* What to do:
Copy the data from the line containing "What is the" through the end, swapping "tallest" for "longest" and keeping everything else the same. Omit the pictures from your copy.

[Data excerpts]

········

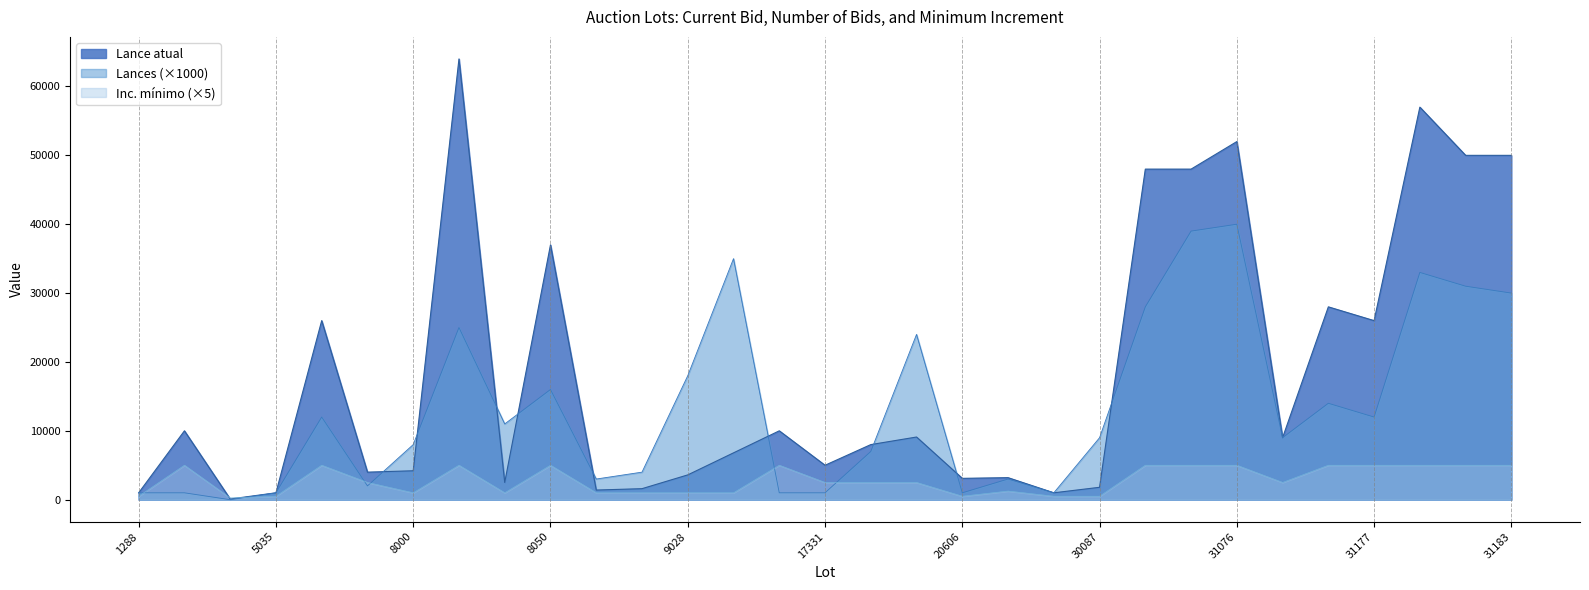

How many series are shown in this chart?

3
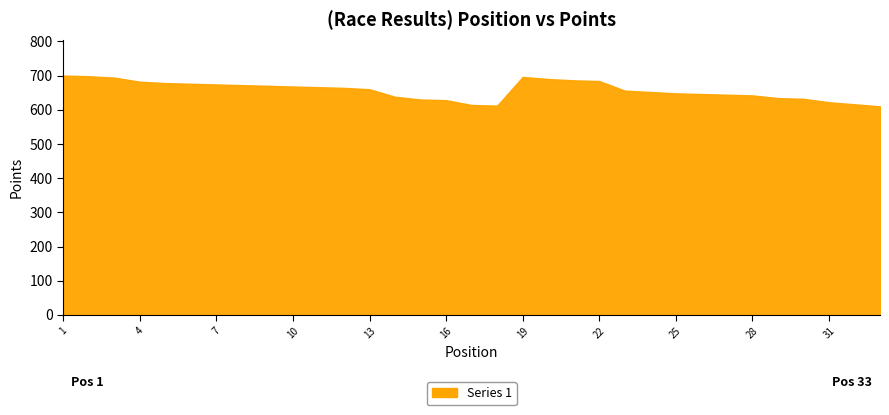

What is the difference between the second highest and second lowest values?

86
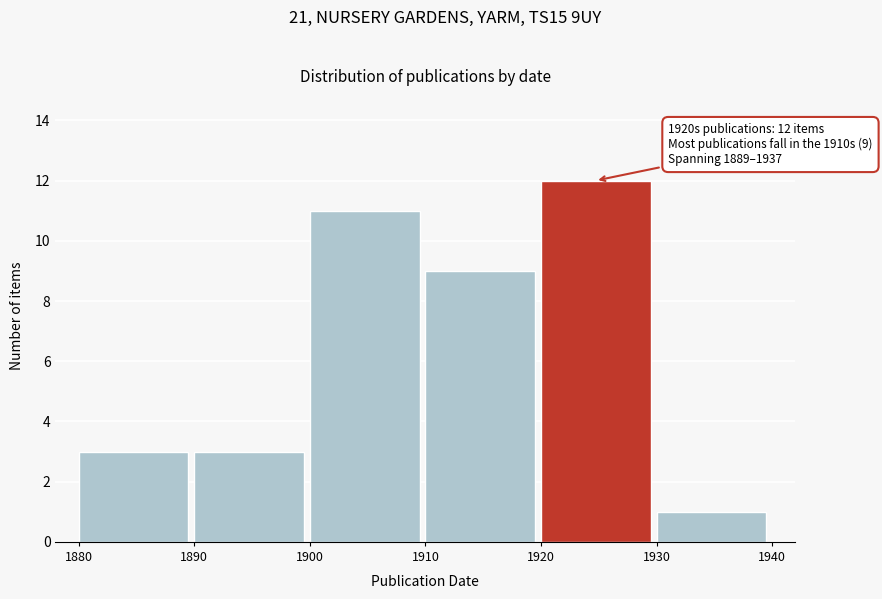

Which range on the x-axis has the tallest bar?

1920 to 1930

········

* Solution:
What is the difference between the second highest and second lowest values?

86

Which range on the x-axis has the longest bar?

1920 to 1930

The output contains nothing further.